On Dec. 26, the Federal Army of the Cumberland began its advance.
Divided into three corps, the army took three routes toward Murfreesboro.
Gen. T.L. Crittenden’s corps proceeded directly up the Murfreesboro Pike. Gen. George H. Thomas’ corps marched out the Franklin Pike to Brentwood, marching to the crossroads at Nolensville, where they picked up the Murfreesboro Pike. Gen. A.M. McCook’s division followed the Nolensville Pike, taking Bole Jack (dirt) Road to Murfreesboro.
Portions of the army passed through Brentwood, Triune, Nolensville, Mechanicsville, La Vergne and Stewartsboro.
As the Army of the Cumberland moved, Brig. Gen. Joseph Wheeler’s cavalry began a series of assaults designed to slow the Union advance, allowing Bragg to pull his forces into a tight line of battle outside Murfreesboro.
A relative youngster, Wheeler was only 26 when placed in command of the Army of Tennessee’s cavalry. Both Forrest and Morgan were his subordinates.
Wheeler led his cavalry completely around the Union army engaging two of Thomas’s brigades, in the process.
During the night of the Dec. 29, Wheeler, who had moved from the left to the right of Murfreesboro, advancing by the Lebanon and Jefferson Pikes, gained the rear of Rosecrans’s army and attacked Starkweather’s brigade at Jefferson, at daylight Dec. 30.
From Jefferson, Wheeler proceeded toward La Vergne, picking up stragglers and a small forage train, and arrived at La Vergne about noon that same day. There he captured the immense supply trains of McCook’s corps. About 700 prisoners were taken and a million dollars worth of property seized or destroyed.
“Early on the morning of the 31st Colonel M. B. Walker’s Union brigade (of Fry’s division Thomas’s corps), on its night march from Nolensville to Stewartsboro, arrived within two and a half miles of La Vergne, and advanced at once to the scene of devastation.
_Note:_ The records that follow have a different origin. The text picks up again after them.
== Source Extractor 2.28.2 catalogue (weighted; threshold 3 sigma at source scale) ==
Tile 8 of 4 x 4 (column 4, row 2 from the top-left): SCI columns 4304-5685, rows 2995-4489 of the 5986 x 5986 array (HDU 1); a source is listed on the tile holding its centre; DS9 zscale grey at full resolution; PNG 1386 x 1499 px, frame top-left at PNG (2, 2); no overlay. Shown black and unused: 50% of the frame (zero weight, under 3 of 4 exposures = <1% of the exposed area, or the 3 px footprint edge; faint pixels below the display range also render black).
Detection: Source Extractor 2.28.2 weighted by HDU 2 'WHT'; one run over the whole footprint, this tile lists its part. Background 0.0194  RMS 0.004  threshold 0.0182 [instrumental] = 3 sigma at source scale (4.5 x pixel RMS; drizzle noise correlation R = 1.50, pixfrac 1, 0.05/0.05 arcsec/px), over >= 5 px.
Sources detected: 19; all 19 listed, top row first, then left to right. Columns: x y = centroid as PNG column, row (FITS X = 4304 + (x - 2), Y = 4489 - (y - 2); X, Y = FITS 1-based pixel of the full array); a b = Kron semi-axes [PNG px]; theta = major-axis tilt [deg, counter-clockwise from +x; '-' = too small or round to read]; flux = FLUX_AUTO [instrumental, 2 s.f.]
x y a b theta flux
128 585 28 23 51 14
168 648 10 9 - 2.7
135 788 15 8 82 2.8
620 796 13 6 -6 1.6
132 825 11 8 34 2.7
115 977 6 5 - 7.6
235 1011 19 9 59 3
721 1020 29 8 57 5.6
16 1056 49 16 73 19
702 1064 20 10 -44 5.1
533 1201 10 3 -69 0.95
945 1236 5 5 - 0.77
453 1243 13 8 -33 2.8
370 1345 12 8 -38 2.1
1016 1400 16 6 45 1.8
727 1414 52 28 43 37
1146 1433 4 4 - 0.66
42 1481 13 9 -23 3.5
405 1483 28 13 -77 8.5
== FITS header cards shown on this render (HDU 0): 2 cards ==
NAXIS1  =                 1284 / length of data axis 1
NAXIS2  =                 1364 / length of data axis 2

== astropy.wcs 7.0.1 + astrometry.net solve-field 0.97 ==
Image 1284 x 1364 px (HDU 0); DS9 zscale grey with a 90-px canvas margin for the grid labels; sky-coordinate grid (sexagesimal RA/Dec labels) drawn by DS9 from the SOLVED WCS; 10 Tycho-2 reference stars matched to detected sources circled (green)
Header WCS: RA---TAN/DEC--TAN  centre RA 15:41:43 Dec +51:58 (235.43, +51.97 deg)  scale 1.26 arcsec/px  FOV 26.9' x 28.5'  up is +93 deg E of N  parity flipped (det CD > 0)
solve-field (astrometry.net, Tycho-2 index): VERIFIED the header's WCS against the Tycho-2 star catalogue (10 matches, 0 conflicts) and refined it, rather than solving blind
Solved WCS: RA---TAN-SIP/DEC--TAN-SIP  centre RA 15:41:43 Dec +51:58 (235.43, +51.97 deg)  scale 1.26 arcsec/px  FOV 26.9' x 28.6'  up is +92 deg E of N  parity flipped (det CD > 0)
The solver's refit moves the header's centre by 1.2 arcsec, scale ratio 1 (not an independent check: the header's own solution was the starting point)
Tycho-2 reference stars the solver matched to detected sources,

The turnpike, as far as the eye could reach, was filled with burning wagons. The country was over spread with disarmed men, broken-down horses and mules. The streets were covered with empty valises and trunks, knapsacks, broken guns, and all the indescribable debris of a captured and rifled army train,” wrote Lt. Col. G.C. Kniffin of Crittenden’s staff.
Wheeler’s men captured supply trains at Rock Springs and Nolensville as well.
“At 2 o’clock on the morning of the 31st Wheeler came up bright and smiling upon the left flank of the Confederate army in front of Murfreesboro, having made the entire circuit of Rosecrans’s army in 48 hours, leaving miles of road strewn with burning wagons and army supplies, remounting a portion of his cavalry, and bringing back to camp a sufficient number of minie-rifles and accouterments to arm a brigade,” Kniffin reported.
By the evening of Dec. 30, Rosecrans had his army in position facing the Confederates. They slept fitfully on the cold ground soaked by a cold rain. A great battle would begin tomorrow.